日本離床学会 - 早期離床・看護・リハビリテーション

Q&A Vol.591 【リスクを回避した投与方法とは?】酸素療法に関するQ&A

質問

CO2ナルコーシスを起こさないように、酸素を多く投与するのは危険というのはわかりますが、低酸素も怖い場合、どのように設定すれば安全ですか?

回答

回答者:曷川 元、他 日本離床学会 講師陣

ターゲットレンジを用いて、幅をもって設定するのがお勧めです。

臨床では「酸素は足りないよりも多いほうが安心」という気持ちが働き、必要以上の高濃度酸素を投与することがあります。しかし、高濃度酸素を投与すると、CO2ナルコーシスのリスクとなるため注意が必要です。CO2ナルコーシスは、過剰な酸素投与によって急激に二酸化炭素が体内に増加し、意識障害を起こすものです。CO2ナルコーシスを回避するためには、必要最低限の酸素流量を提供する必要がありますが、酸素流量が足りずに低酸素血症を起こしては元も子もありません。

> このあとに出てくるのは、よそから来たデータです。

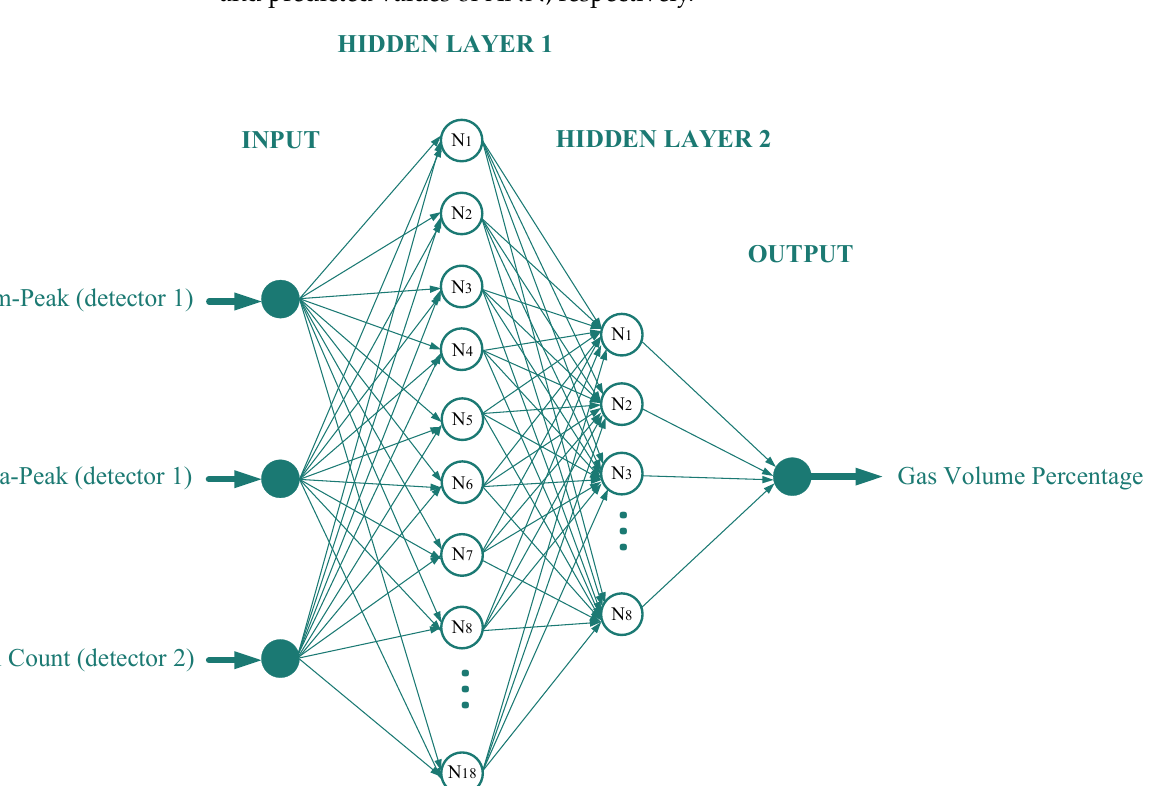
Oil Volume Percentage Figure 4. MLP Neural network for predicting oil volume percentage. Table 1. The specifications of predictor MLP neural networks. ANN Gas Volume Percentage Predictor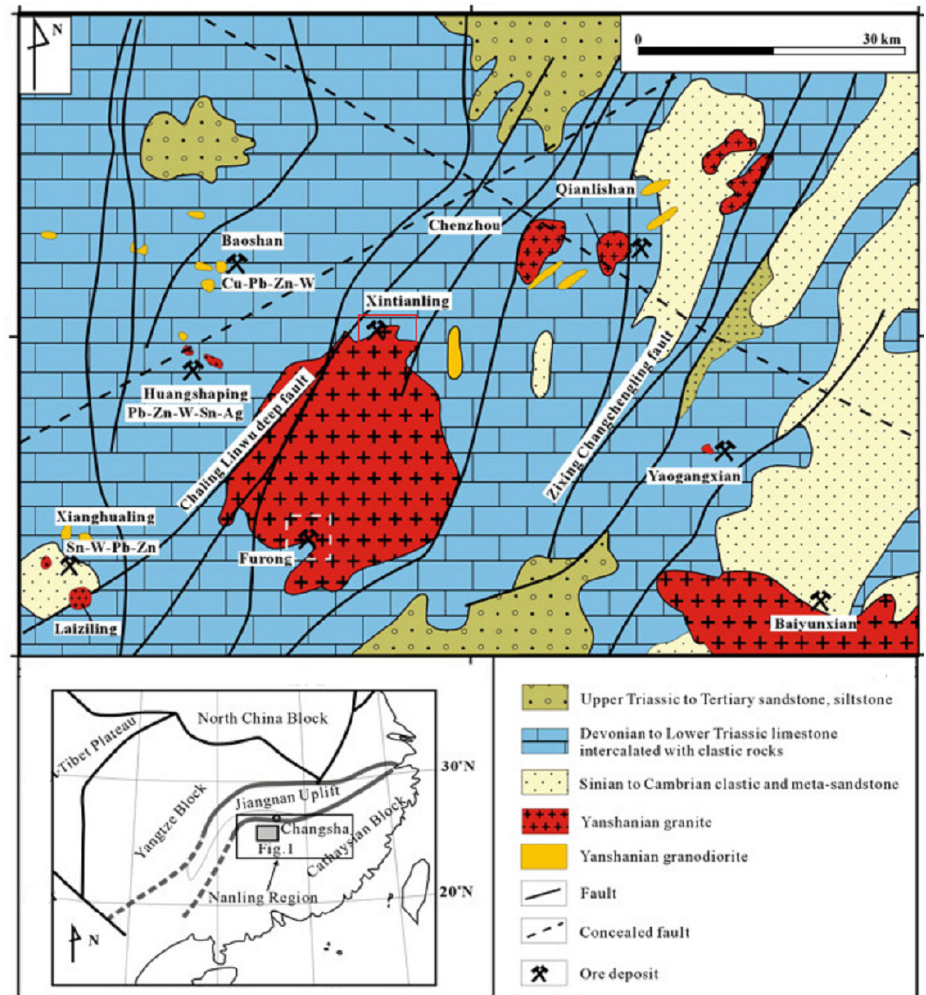
Figure 1. Simplified geological map of central Nanling region, South China, and distribution of mineral deposits in the region. (Peng et al. 2006) [5] .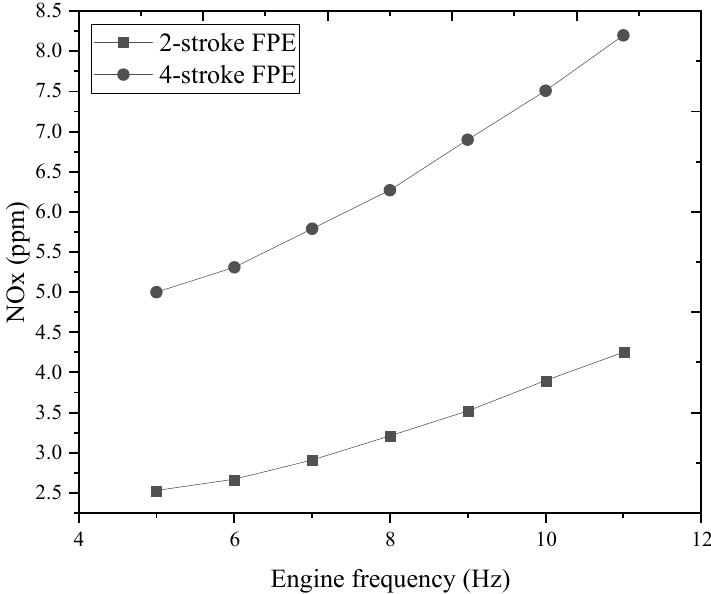
Figure 12. NOx emission comparison between 2- and 4-stroke hydrogen FPE.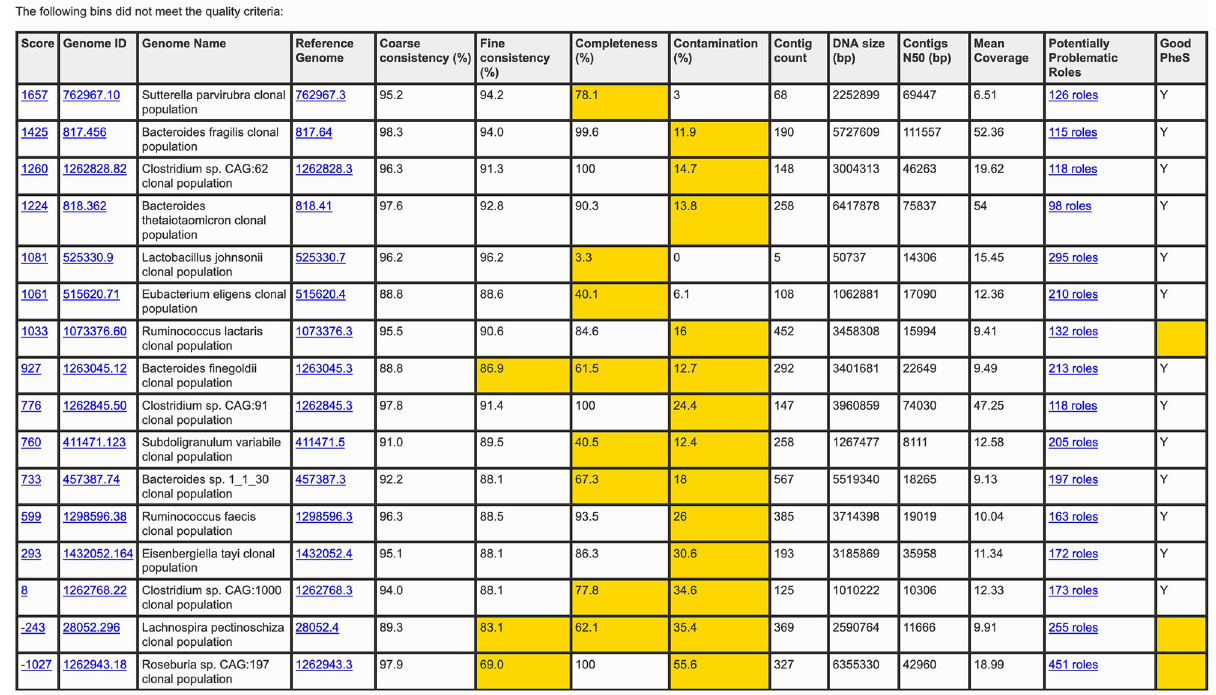
Fig 3. Metagenomic binning report for other bins. The second part of the generated binning report lists the low-quality bins found. The columns are the same as for the high-quality bins, but any metrics that fail to meet the criteria for a high-quality bin are highlighted in yellow. This gives researchers a starting point into identifying what may have gone wrong in the assembly, binning, and/or annotation process.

そこで、SpO2のターゲットレンジという考え方があります。ターゲットレンジとは、目標範囲のことで、基本的にはSpO292% から96% で設定、慢性呼吸不全など二酸化炭素が蓄積しやすい患者さんでは、88%から92%を目標範囲に設定するというものです。上記のような幅をもって目標を設定し、目標範囲から外れたときの酸素デバイスの変更や、流量設定についてアルゴリズムをチームで相談して、安全な投与を検討しましょう。